# Installing 32 bit program on 64 bit Windows - arghhh



## Slugger926 (Oct 13, 2010)

I am pulling my hair out trying to install 32 bit Hooked On Phonics on a computer I just wiped clean, and installed Windows 7 Professional on. I also can't get the program to install on a 64 bit Vista computer. The remaining laptop it is installed on has power supply problems, and you have to hold your tounge just right for it to charge or maintain power.

I have tried installing the program using all of the compatability modes possible.

Does anyone have a solution?

I would like to get this going on our computers for our son.


----------



## OSUguy98 (Oct 14, 2010)

I was under the impression that a 32bit app would work in a 64bit environment... but I've had plenty of games/programs/etc that didn't like the switch from XP to Vista/7 (even 32bit versions)... Does the phonics program have a copyright date (if it was written/released well before Vista was finalized, you're probably SOL)... is there a newer, Vista/Win7 compatible version available?


----------



## MA_PE (Oct 14, 2010)

Have you tried creating a VirtualXP machine in Win 7 and then running the program on the XP machine? I have some success with running older programs that way.


----------



## Slugger926 (Oct 14, 2010)

MA_PE said:


> Have you tried creating a VirtualXP machine in Win 7 and then running the program on the XP machine? I have some success with running older programs that way.

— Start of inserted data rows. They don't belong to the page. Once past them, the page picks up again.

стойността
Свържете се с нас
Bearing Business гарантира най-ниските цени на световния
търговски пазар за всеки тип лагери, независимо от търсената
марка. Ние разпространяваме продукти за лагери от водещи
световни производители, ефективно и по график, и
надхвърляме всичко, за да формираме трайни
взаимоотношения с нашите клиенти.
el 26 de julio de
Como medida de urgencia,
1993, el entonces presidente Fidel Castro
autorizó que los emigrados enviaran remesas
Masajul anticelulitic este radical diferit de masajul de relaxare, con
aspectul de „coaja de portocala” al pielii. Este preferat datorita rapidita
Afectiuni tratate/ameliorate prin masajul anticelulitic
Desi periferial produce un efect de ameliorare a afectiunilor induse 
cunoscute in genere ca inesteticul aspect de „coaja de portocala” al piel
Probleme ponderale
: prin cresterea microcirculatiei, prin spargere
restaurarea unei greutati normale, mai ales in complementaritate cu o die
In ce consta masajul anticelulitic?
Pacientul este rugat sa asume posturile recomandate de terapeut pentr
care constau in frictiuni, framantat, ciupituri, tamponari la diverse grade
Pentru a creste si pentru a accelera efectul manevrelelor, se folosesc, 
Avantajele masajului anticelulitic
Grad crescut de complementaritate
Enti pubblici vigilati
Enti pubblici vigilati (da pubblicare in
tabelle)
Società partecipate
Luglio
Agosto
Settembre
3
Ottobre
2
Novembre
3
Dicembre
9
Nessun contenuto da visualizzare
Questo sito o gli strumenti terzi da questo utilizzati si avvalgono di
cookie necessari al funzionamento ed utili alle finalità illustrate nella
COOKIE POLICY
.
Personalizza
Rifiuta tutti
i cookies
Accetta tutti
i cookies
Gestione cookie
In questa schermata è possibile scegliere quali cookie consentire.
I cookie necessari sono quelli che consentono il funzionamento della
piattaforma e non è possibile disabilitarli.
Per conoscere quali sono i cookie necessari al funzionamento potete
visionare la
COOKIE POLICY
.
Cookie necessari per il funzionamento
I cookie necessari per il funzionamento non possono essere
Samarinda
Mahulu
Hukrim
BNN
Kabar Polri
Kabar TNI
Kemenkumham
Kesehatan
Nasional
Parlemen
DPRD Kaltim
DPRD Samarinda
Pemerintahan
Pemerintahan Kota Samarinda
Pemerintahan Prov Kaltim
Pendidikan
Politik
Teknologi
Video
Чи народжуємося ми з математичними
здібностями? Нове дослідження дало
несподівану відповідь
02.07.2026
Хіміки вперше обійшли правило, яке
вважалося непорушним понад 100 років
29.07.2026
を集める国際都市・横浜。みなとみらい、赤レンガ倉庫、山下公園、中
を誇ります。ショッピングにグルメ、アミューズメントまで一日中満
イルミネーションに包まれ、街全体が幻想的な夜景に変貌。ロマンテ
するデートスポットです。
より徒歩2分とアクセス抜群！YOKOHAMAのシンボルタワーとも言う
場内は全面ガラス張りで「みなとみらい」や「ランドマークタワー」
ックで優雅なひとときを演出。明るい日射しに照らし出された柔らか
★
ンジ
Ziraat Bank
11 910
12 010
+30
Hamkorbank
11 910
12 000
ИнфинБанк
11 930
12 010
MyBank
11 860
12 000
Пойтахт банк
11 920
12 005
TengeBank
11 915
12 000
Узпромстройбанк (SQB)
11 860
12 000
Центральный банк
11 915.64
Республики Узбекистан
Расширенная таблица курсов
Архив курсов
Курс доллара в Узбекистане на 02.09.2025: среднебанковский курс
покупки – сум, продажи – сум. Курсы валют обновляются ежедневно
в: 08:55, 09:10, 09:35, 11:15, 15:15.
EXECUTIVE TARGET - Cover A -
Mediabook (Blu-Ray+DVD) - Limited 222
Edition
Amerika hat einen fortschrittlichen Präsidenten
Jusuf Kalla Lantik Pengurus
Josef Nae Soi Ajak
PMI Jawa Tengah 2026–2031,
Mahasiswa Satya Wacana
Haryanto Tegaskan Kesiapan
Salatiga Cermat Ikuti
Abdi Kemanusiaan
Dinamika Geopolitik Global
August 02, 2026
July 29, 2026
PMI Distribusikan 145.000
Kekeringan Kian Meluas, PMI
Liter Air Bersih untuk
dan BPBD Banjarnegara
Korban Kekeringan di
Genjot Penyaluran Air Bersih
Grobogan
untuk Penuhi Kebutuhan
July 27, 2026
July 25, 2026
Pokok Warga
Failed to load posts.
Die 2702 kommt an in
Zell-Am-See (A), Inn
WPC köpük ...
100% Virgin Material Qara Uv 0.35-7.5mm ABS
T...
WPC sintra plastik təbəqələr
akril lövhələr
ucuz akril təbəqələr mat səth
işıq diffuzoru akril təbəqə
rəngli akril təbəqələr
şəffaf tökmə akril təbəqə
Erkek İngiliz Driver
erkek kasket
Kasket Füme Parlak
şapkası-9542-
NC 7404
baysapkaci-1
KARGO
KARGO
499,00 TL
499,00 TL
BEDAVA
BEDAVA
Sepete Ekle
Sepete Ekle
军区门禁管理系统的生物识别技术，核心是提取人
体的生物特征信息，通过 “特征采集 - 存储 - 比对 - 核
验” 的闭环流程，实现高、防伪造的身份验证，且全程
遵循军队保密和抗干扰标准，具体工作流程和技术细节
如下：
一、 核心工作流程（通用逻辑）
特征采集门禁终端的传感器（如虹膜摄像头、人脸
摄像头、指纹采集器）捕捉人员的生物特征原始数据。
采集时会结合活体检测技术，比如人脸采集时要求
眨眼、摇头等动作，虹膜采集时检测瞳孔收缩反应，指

How does one create a Virtual XP machine in Win 7.


----------



## Slugger926 (Oct 14, 2010)

Slugger926 said:


> MA_PE said:
> 
> 
> > Have you tried creating a VirtualXP machine in Win 7 and then running the program on the XP machine? I have some success with running older programs that way.
> ...



Is this what you mean from another board?

Install XP Mode, http://www.microsoft.com/windows/virtual-pc/download.aspx .


----------



## Master slacker (Oct 14, 2010)

Partition the hard drive maybe? I've done that in the past.


----------



## Slugger926 (Oct 14, 2010)

Master slacker said:


> Partition the hard drive maybe? I've done that in the past.


The install DVD wouldn't run. I could get the Autostart app to run in Compatibility Mode, but it would hicup on the Setup.exe program. I tried running the Setup.exe program in compatibility mode, and it would hicup that the 32 bit program was not compatible with the 64 bit Windows 7 even though I tried every mode from Windows 95, 2000, and XP. I have had it running on XP and 32 bit Vista in the past, but those computers are blown for different reasons.


----------



## MA_PE (Oct 14, 2010)

http://www.microsoft.com/windows/virtual-pc/download.aspx

I think i got it here. I have a virtualXP on my Windows7 Enterprise machine here at work. It essentially partitions the HardDrive and creates an XP machine. It should recognize all the drives but USB support is iffy. I have some software with a USB dongle and XP can't find the dongle.

Hope that helps.

edit: Yep. it looks like the same link. This works well with two monitors as one is the XP machine and the other is the Win7 machine.


----------



## Peele1 (Oct 14, 2010)

A quick search shows me that Hooked on Phonics XP is not Vista or 7 compatible. http://www.hookedonphonics.com/ProductDeta...ProductID=35780

Check their site for something that is compatible - http://www.hookedonphonics.com/.


----------



## Slugger926 (Oct 14, 2010)

Installing the Virtual XP Mode, and installing the program on that worked.

Thanks for the suggestion.


----------



## MA_PE (Oct 15, 2010)

nice. glad to hear it.


----------



## Slugger926 (Oct 15, 2010)

MA_PE said:


> nice. glad to hear it.


Now my son has one more tool on his way to reading. It is better than him sitting around playing video games.


----------